# 1985 TORO 724 MODEL 38050



## Yours and mine (Nov 14, 2021)

New to the site and tried to find a technical manual for Toro 38050 in any links in the community. Would like the wiring diagram or photo as I bypassed key switch last season and it ran fine. This year I see dangling wires and no spark. Any help would appreciated. Thanks Mark


----------



## Yanmar Ronin (Jan 31, 2015)

Welcome to SBF, glad to have you here.


----------



## sledman8002002 (Jan 20, 2021)

Yours and mine said:


> Would like the wiring diagram or photo


The best I could find is on Toro's parts page, if you look under the 'handle assembly' there is a wiring schematic pic. I'm not sure how helpful that'll be, but maybe.






Parts – 724 Snowthrower | Toro







www.toro.com


----------



## Yours and mine (Nov 14, 2021)

Thank you. Unfortunately I need a pic of the side of the blower were the wires all come together next to
cowling to right of carb


----------



## oneboltshort (Dec 16, 2019)

Member classicat has lots of info related here:
How to Test Toro Interlock Module / Circuit


----------



## crazzywolfie (Jun 2, 2014)

did you remember to throttle up the machine? i got a toro with the key and all the safety stuff bypassed also and the throttle is the only thing left that will kill the spark.


----------



## paulm12 (May 22, 2015)

my 38050


----------



## Yours and mine (Nov 14, 2021)

crazzywolfie said:


> did you remember to throttle up the machine? i got a toro with the key and all the safety stuff bypassed also and the throttle is the only thing left that will kill the spark.
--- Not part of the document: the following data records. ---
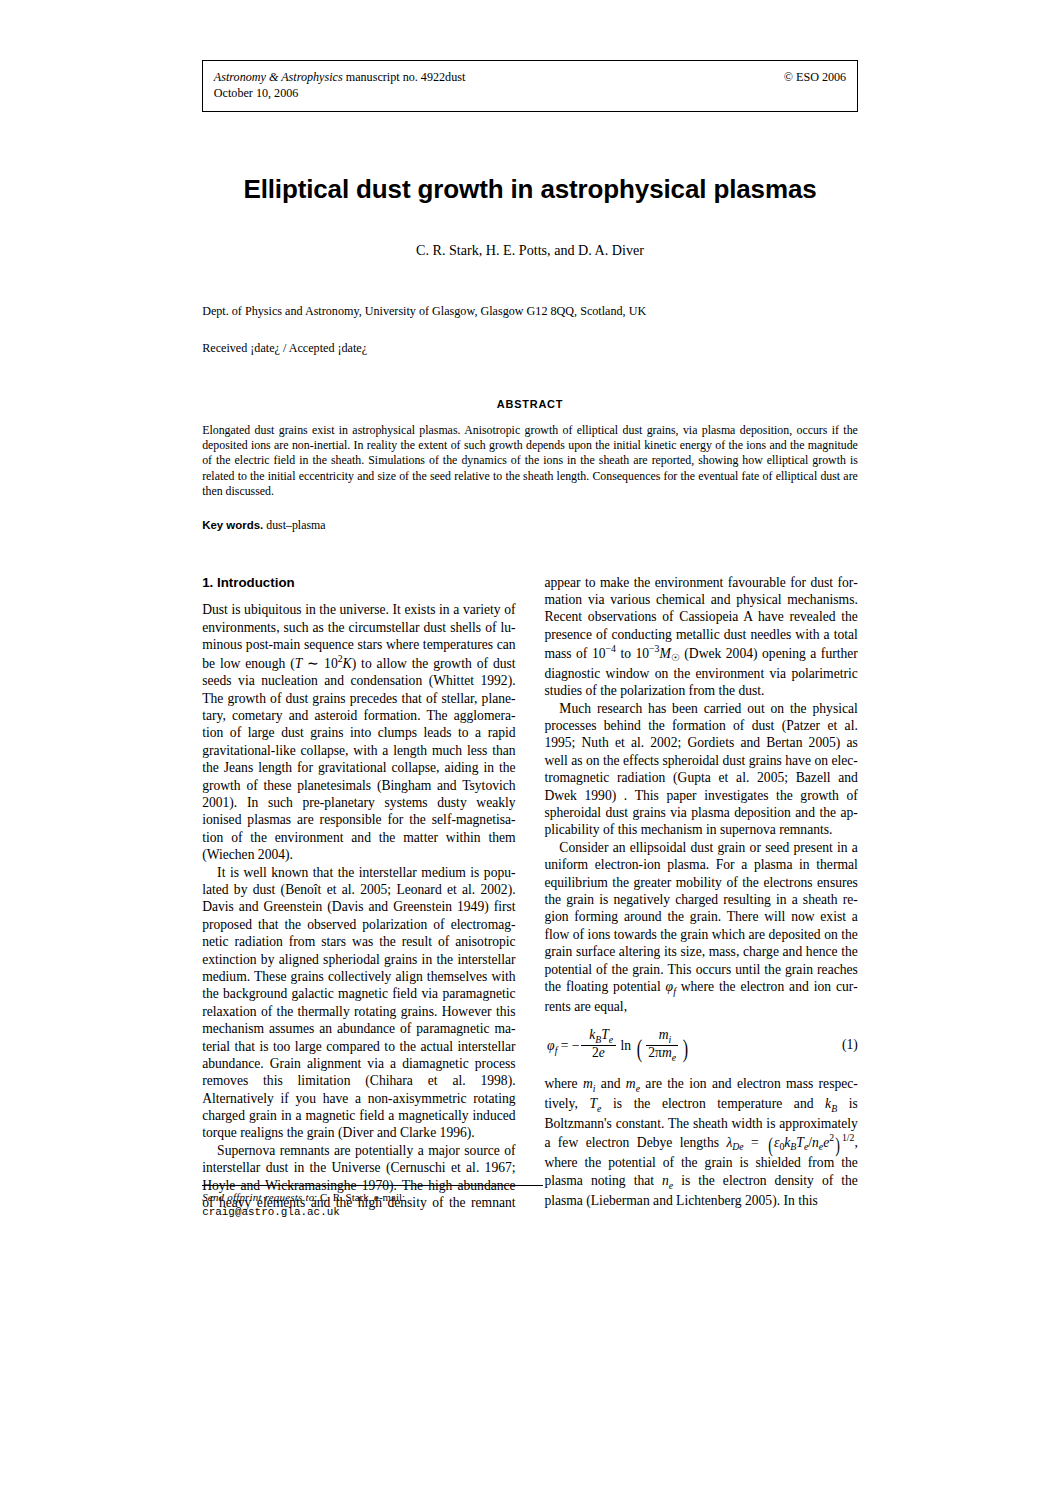Astronomy & Astrophysics manuscript no. 4922dust
© ESO 2006
October 10, 2006
Elliptical dust growth in astrophysical plasmas
C. R. Stark, H. E. Potts, and D. A. Diver
Dept. of Physics and Astronomy, University of Glasgow, Glasgow G12 8QQ, Scotland, UK
Received ¡date¿ / Accepted ¡date¿
ABSTRACT
Elongated dust grains exist in astrophysical plasmas. Anisotropic growth of elliptical dust grains, via plasma deposition, occurs if the deposited ions are non-inertial. In reality the extent of such growth depends upon the initial kinetic energy of the ions and the magnitude of the electric field in the sheath. Simulations of the dynamics of the ions in the sheath are reported, showing how elliptical growth is related to the initial eccentricity and size of the seed relative to the sheath length. Consequences for the eventual fate of elliptical dust are then discussed.
Key words. dust–plasma
1. Introduction
Dust is ubiquitous in the universe. It exists in a variety of environments, such as the circumstellar dust shells of luminous post-main sequence stars where temperatures can be low enough (T ∼ 102K) to allow the growth of dust seeds via nucleation and condensation (Whittet 1992). The growth of dust grains precedes that of stellar, planetary, cometary and asteroid formation. The agglomeration of large dust grains into clumps leads to a rapid gravitational-like collapse, with a length much less than the Jeans length for gravitational collapse, aiding in the growth of these planetesimals (Bingham and Tsytovich 2001). In such pre-planetary systems dusty weakly ionised plasmas are responsible for the self-magnetisation of the environment and the matter within them (Wiechen 2004).
It is well known that the interstellar medium is populated by dust (Benoît et al. 2005; Leonard et al. 2002). Davis and Greenstein (Davis and Greenstein 1949) first proposed that the observed polarization of electromagnetic radiation from stars was the result of anisotropic extinction by aligned spheriodal grains in the interstellar medium. These grains collectively align themselves with the background galactic magnetic field via paramagnetic relaxation of the thermally rotating grains. However this mechanism assumes an abundance of paramagnetic material that is too large compared to the actual interstellar abundance. Grain alignment via a diamagnetic process removes this limitation (Chihara et al. 1998). Alternatively if you have a non-axisymmetric rotating charged grain in a magnetic field a magnetically induced torque realigns the grain (Diver and Clarke 1996).
Supernova remnants are potentially a major source of interstellar dust in the Universe (Cernuschi et al. 1967; Hoyle and Wickramasinghe 1970). The high abundance of heavy elements and the high density of the remnant appear to make the environment favourable for dust formation via various chemical and physical mechanisms. Recent observations of Cassiopeia A have revealed the presence of conducting metallic dust needles with a total mass of 10−4 to 10−3M☉ (Dwek 2004) opening a further diagnostic window on the environment via polarimetric studies of the polarization from the dust.
Much research has been carried out on the physical processes behind the formation of dust (Patzer et al. 1995; Nuth et al. 2002; Gordiets and Bertan 2005) as well as on the effects spheroidal dust grains have on electromagnetic radiation (Gupta et al. 2005; Bazell and Dwek 1990) . This paper investigates the growth of spheroidal dust grains via plasma deposition and the applicability of this mechanism in supernova remnants.
Consider an ellipsoidal dust grain or seed present in a uniform electron-ion plasma. For a plasma in thermal equilibrium the greater mobility of the electrons ensures the grain is negatively charged resulting in a sheath region forming around the grain. There will now exist a flow of ions towards the grain which are deposited on the grain surface altering its size, mass, charge and hence the potential of the grain. This occurs until the grain reaches the floating potential φf where the electron and ion currents are equal,
φf = −kBTe 2e ln (mi 2πme)
(1)
where mi and me are the ion and electron mass respectively, Te is the electron temperature and kB is Boltzmann's constant. The sheath width is approximately a few electron Debye lengths λDe = (ε0kBTe/nee2)1/2, where the potential of the grain is shielded from the plasma noting that ne is the electron density of the plasma (Lieberman and Lichtenberg 2005). In this
Send offprint requests to: C. R. Stark, e-mail: craig@astro.gla.ac.uk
Thank. I believe the next post has the pictures I requested


crazzywolfie said:


> did you remember to throttle up the machine? i got a toro with the key and all the safety stuff bypassed also and the throttle is the only thing left that will kill the spark.


Thanks. Next post has pictures I requested.


----------



## Yours and mine (Nov 14, 2021)

paulm12 said:


> my 38050
> View attachment 183029
> View attachment 183030
> View attachment 183031


Perfect. Thank you. I now know where wires will go.
Thanks. Mark


----------



## crazzywolfie (Jun 2, 2014)

to tell the truth i feel like i am still lost. i really don't see how pictures of where the wires go will help you get spark back? it really seems like you shouldn't be worried about the wiring till after you get the spark back if you actually want to hook all the safety features back up.


----------



## Darby (Dec 18, 2020)

Maybe since (ground) wires were cut previously, the wire grounding the coil is dangling against metal somewhere


----------



## Yours and mine (Nov 14, 2021)

Correct. cover had to come off. Spark still a no go. So I will have trace back all wiring. We get back to all once complete. Thanks.


----------



## Yours and mine (Nov 14, 2021)

crazzywolfie said:


> to tell the truth i feel like i am still lost. i really don't see how pictures of where the wires go will help you get spark back? it really seems like you shouldn't be worried about the wiring till after you get the spark back if you actually want to hook all the safety features back up.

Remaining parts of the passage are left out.